Red Rising (Red Rising Saga 1)
She is small, delicate. Her smile is not. It mocks us. “What are you boys about in the hinterlands? Reaping grain?”
I pat my slingBlade. “We have enough back home.” I gesture south of our castle.
She suppresses a laugh at my feeble lie.
“Sure you do.”
“I will be even with you.” Cassius forces his battered face into a smile. “You are stunningly beautiful. You must be from Venus. Hit me with whatever is under that cloth on your saddle and take me back to your fortress. I’ll be your Pink if you promise not to share me and to keep me warm every night.” He takes an unsteady step forward. “And every morning.” Her mustang takes four back till he gives up trying to steal her horse.
“Well, aren’t you the charmer, handsome. And by that pitchfork in your hand, you must be a prime fighter too.” She bats her eyelashes.
Cassius puffs out his chest in agreement.
She waits for him to understand.
Then he frowns.
“Yup. Uh-oh. You see, we didn’t have any tools in our stronghold except those pertaining to our deity, soooo you must have encountered House Ceres already.” She leans forward in the saddle sardonically. “You don’t have crops. You just fought those who do, and you don’t have any better weapons, clearly, or you would be carrying them with you. So Ceres is in these parts as well. Likely in the lowlands near the woods for crops. Or near that big river everyone is talking about.”
She’s all laughing eyes and a smirking mouth in a face shaped like a heart. Hair so golden it sparkles in the sun and flows down her back in braids.
> “So you are in the woods?” she asks. “North in the highlands, probably. Oh, this is fun! How bad are your weapons? You clearly don’t have horses. What a poor House.”
“Slag,” Cassius makes a point of saying.
“You seem pretty proud of yourself.” I put my slingBlade on my shoulder.
She raises a hand and wiggles it back and forth. “Sort of. Sort of. More proud than Handsome there should be. He’s full of tells.” I shift my weight on my toes to see if she notices. She moves her horse back. “Now, now, Reaper, are you going to try and get in my saddle too?”
“Just trying to knock you out of it, Mustang.”
“Fancy a roll in the mud, do we? Well, how about I promise to let you up here with me if you give me more clues as to where your castle squats? Towers? Sprawls? I can be a kind master.”
She looks me up and down playfully. Her eyes sparkle like a fox’s might. This is still a game to her, which means her House is a civil place. I’m envious as I examine her in kind. Cassius didn’t lie; she is something to look at. But I’d rather knock her off her mustang. My feet are tired and we’re playing a dangerous game.
“What Draft number were you?” I ask, wishing I’d paid more attention.
“Higher than you, Reaper. I remember Mercury wanted you something awful, but his Drafters wouldn’t let him pick you in the first round. Something about your rage metric.”
“You were higher than me? So you’re not Mercury then, because they chose a boy instead of me, and you’re not a Jupiter, because they took a gorydamn monstrous kid.” I try to remember who else was chosen before me, but I can’t, so I smile. “Maybe you shouldn’t be so vain. Then I wouldn’t know what Draft you were.”
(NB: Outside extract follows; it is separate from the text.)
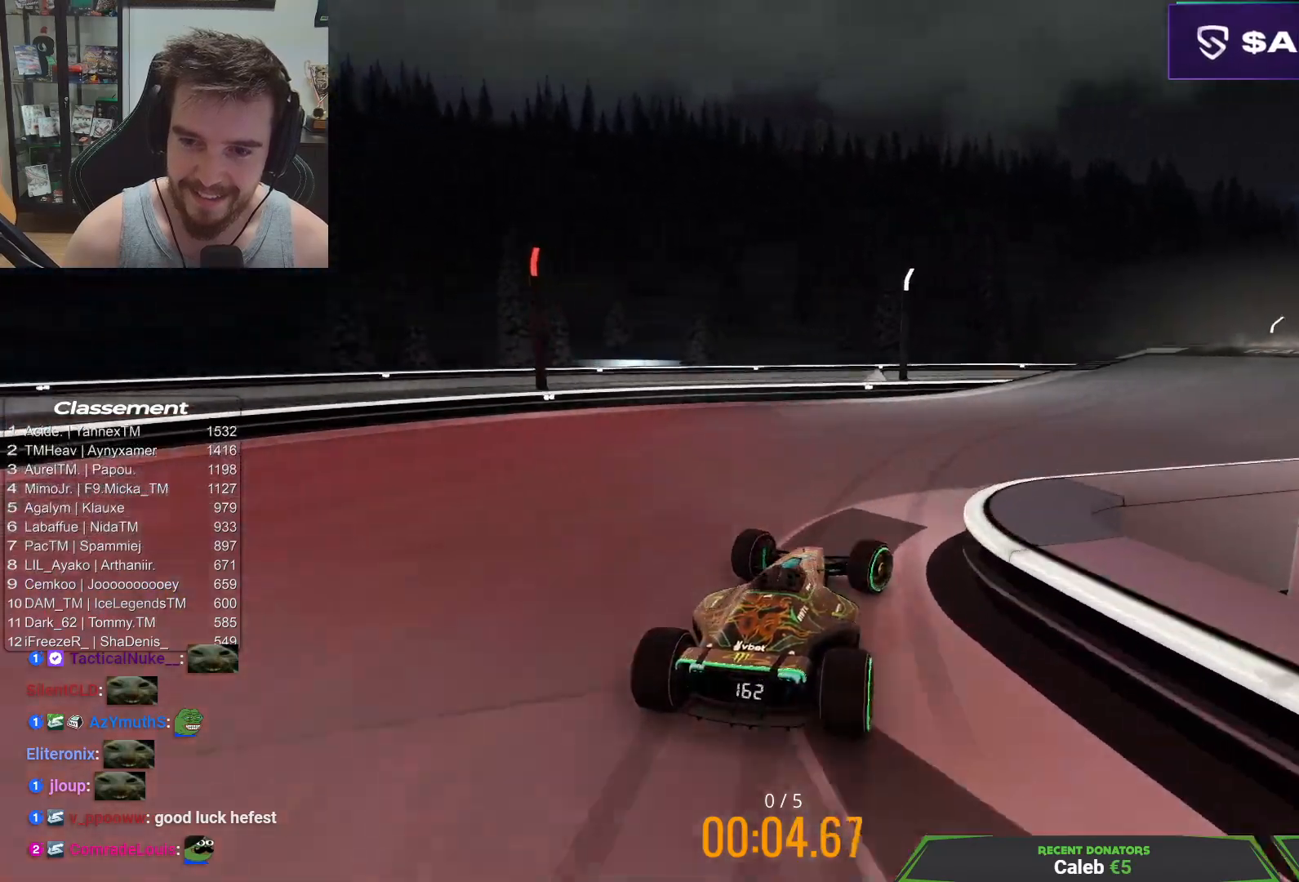
{"keys": ["right", "up"], "events": []}
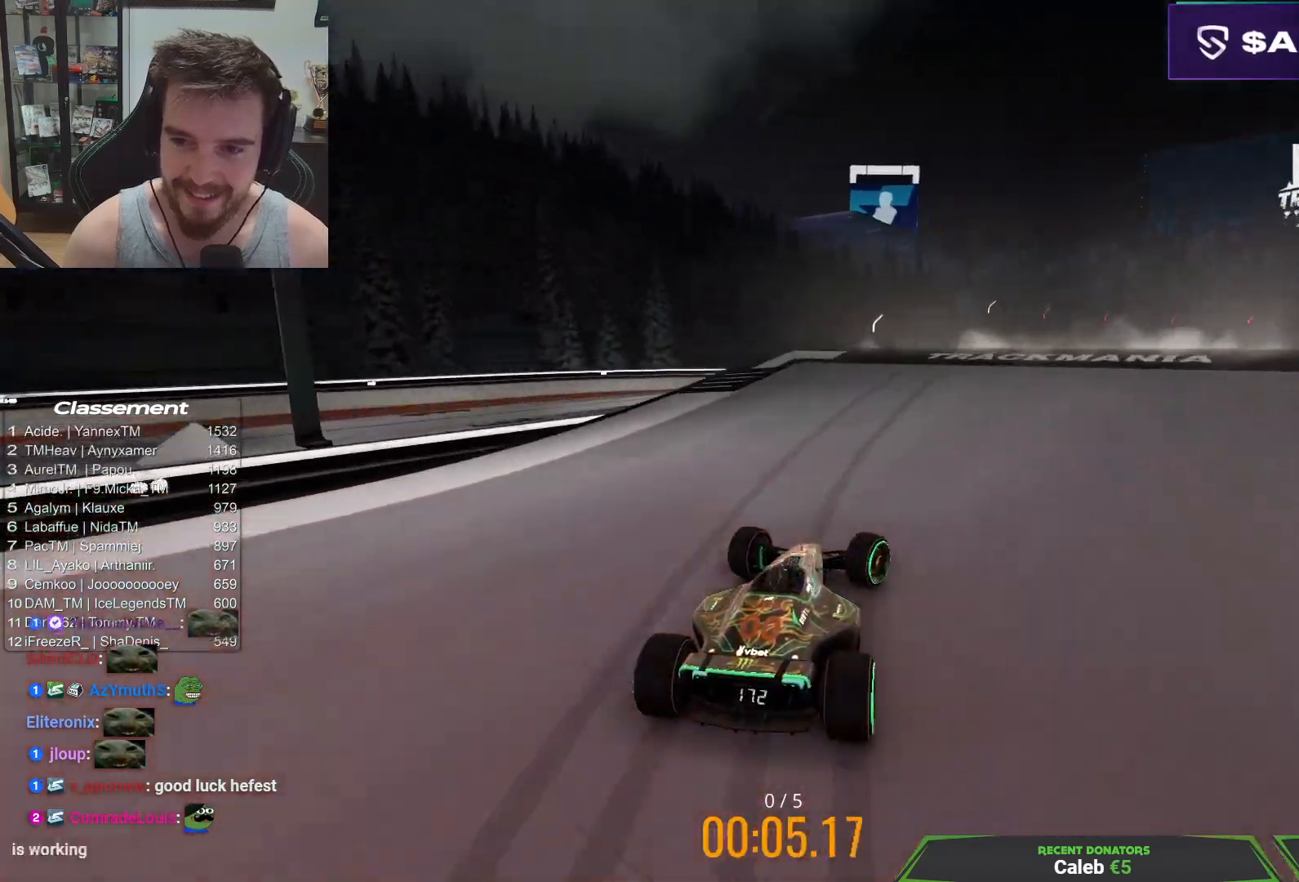
{"keys": ["left", "up"], "events": [[283, "right", "up"], [333, "left", "down"]]}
I notice the knife under her black tunic, but I still can’t remember her from the Draft. Wasn’t paying attention. Cassius should have remembered her the way he looks at girls, but maybe he can only think of Quinn and her missing ear.
Our job is done. We can leave Mustang. She’s smart enough to figure out the rest. But leaving might be a problem without a horse, and I don’t think Mustang really needs hers.
I feign boredom. Cassius keeps an eye on the hills around. Then I start suddenly as if I’ve noticed something. I whisper “Snake” into his ear while looking at the horse’s front hooves. He looks too, and at this point, the girl’s movement is involuntary. Even as she realizes it’s a trick, she leans forward to peer at the hooves. I lunge to close the ten-meter gap. I’m fast. So is she, but she’s just a hair off balance and has to lean back in order to jerk her horse away. It scrambles back in the mud. I dive for her and my strong right hand grips her long braids just as the horse darts away. I try to jerk her out of the saddle, but she’s all hellfire.
I’m left with a handful of coiled gold. The mustang is off and the girl laughs and curses about her hair. Then Cassius’s pitchfork wobbles through the air and trips the horse. Girl and beast go down in the muddy grass.
“Dammit, Cassius!” I shout.
“Sorry!”
“You might have killed her!”
“I know! I know! Sorry!”
I run to see if she’s broken her neck. That would ruin everything. She’s not moving. I lean in to feel her pulse and sense a blade graze my groin. My hand is already there to twist her wrist away. I take the knife and pin her down.